Last February the Salvation Army received a generous donation through the estate of a Missoula resident. It was like a dream-come-true, according to Henry Graciani.

“The person who bequeathed the money to the Salvation Army wanted specifically to help families in need in the Missoula area,” Graciani, a Salvation Army Captain, said. The unexpected donation “filled in the gaps” in funding for Silvercrest, a housing project that will provide for low-income senior citizens for generations.

This May, a diverse group of more than 30 Missoula non-profit organizations worked together on a coordinated Legacy Montana campaign. The campaign encourages support for charitable organizations by asking individuals to remember the organizations in their wills.

Their message is simple. You can’t take it with you, and you don’t need to be wealthy to leave a legacy. The process is simple, too. One way is to donate a portion of a life insurance benefit by adding a charitable group as a beneficiary. Another way is to make a non-profit organization a beneficiary of a stock account. It’s recommended you contact a financial advisor or member of the Missoula Estate Planners to get the job done.

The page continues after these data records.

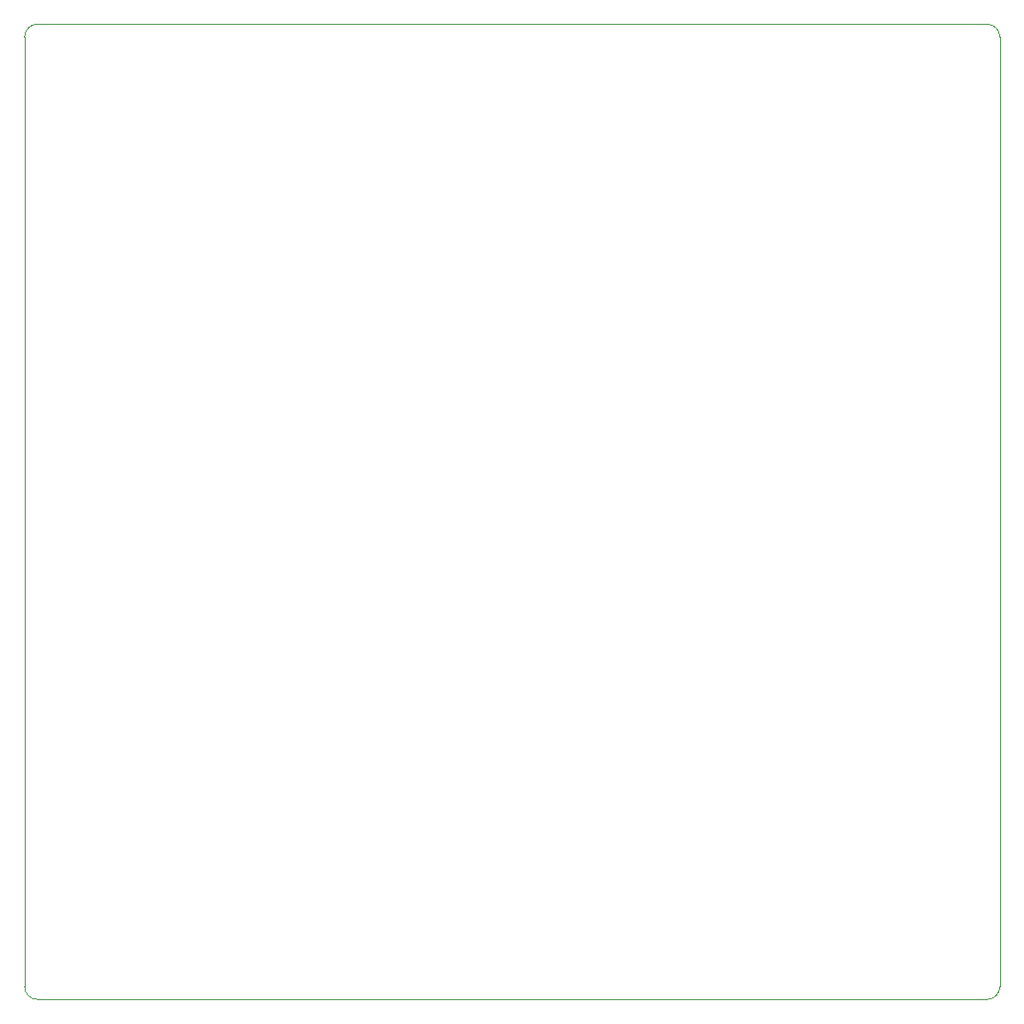
<source format=gbr>
G04*
G04 #@! TF.GenerationSoftware,Altium Limited,Altium Designer,24.9.1 (31)*
G04*
G04 Layer_Color=0*
%FSLAX44Y44*%
%MOMM*%
G71*
G04*
G04 #@! TF.SameCoordinates,E5D20A50-3BA1-4884-9652-F4273D7A4019*
G04*
G04*
G04 #@! TF.FilePolarity,Positive*
G04*
G01*
G75*
%ADD194C,0.0254*%
D194*
X0Y12000D02*
Y888000D01*
D02*
G02*
X12000Y900000I12000J0D01*
G01*
X888000D01*
D02*
G02*
X900000Y888000I0J-12000D01*
G01*
Y12000D01*
D02*
G02*
X888000Y0I-12000J0D01*
G01*
X12000D01*
D02*
G02*
X0Y12000I0J12000D01*
G01*
M02*

</source>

The campaign featured testimonials from three local residents, Geoff Sutton, Judy Preston and Ty Robinson, who have chosen to give donations to Missoula non-profit organizations through their estates. Only about five percent of Americans make such a provision for a charitable gift.

The three Missoula residents have given gifts to the Missoula Art Museum, Missoula Community Medical Center Foundation and the YWCA. They did what the anonymous donor did for the Salvation Army.

When a significant donation comes in “out of the blue,” as in the case of the recent gift to the Salvation Army, it can “make an organization’s dreams come true,” according to Graciani. “It becomes a gift for perpetuity,” he added.